Application of the fluctuation theorem to motor proteins: from F1-ATPase to axonal cargo transport by kinesin and dynein

TL;DR

This paper reviews how the fluctuation theorem from non-equilibrium physics is applied to measure forces generated by motor proteins like F1-ATPase, kinesin, and dynein, with implications for understanding neuronal transport and diseases.

Contribution

It introduces the application of the fluctuation theorem to experimentally estimate forces in motor proteins, bridging physics and mechanobiology.

Findings

Successful measurement of rotary torque in F1-ATPase.

Estimation of in vivo cargo transport forces by kinesin and dynein.

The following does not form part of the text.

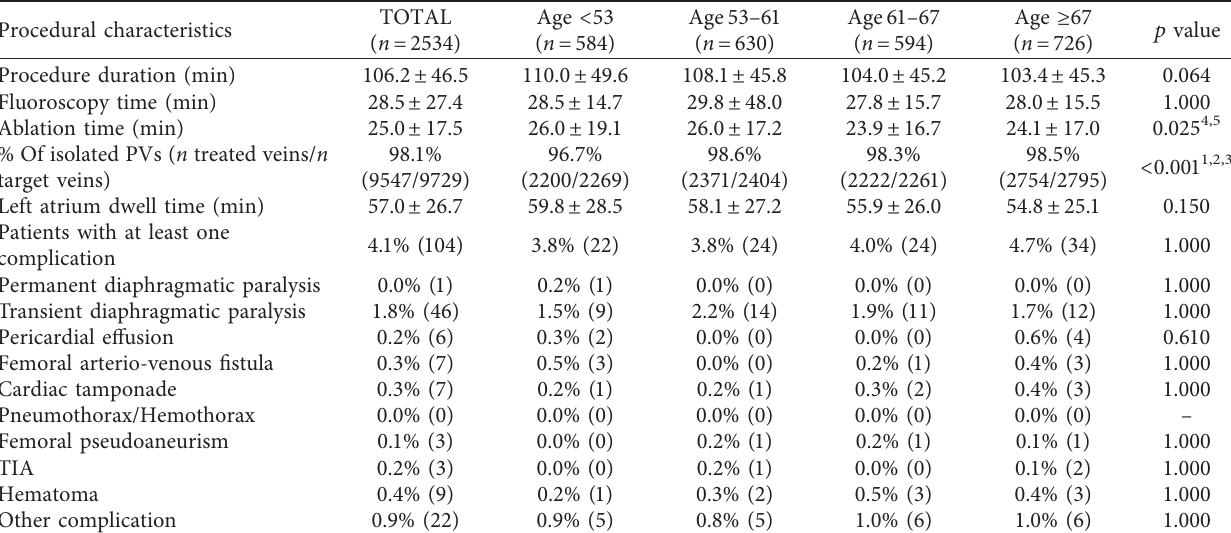
Figure 1: Quartiles of age distribution over enrolling years are presented. A trend toward wider indications in patients ≥ 67 years between 2015 and 2017 can be appreciated. However, no statistically significant differences were found in terms of age distribution ( p � 0 . 567). Data of 2018 were not analyzed, since the database freeze was performed in September 2018. Table 2: Procedural and safety characteristics ( N � 2534) by age groups divided into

Discussion of the fluctuation theorem's potential in neuroscience research.

Abstract

The fluctuation theorem is a representative theorem in non-equilibrium statistical physics actively studied in the 1990's. Relating to entropy production in non-equilibrium states, the theorem has been used to estimate the driving power of motor proteins from fluctuation in their motion. In this review, usage of the fluctuation theorem in experiments on motor proteins is illustrated for biologists, especially those who study mechanobiology, in which force measurement is a central issue. We first introduce the application of the fluctuation theorem in measuring the rotary torque of the rotary motor protein F1-ATPase. Next, as an extension of this application, a recent trial estimating the force generated during cargo transport in vivo by the microtubule motors kinesin and dynein is introduced. Elucidation of the physical mechanism of such transport is important, especially for neurons, in which deficits in cargo transport are deeply related to neuronal diseases. Finally, perspectives on the fluctuation theorem as a new technique in the field of neuroscience are discussed.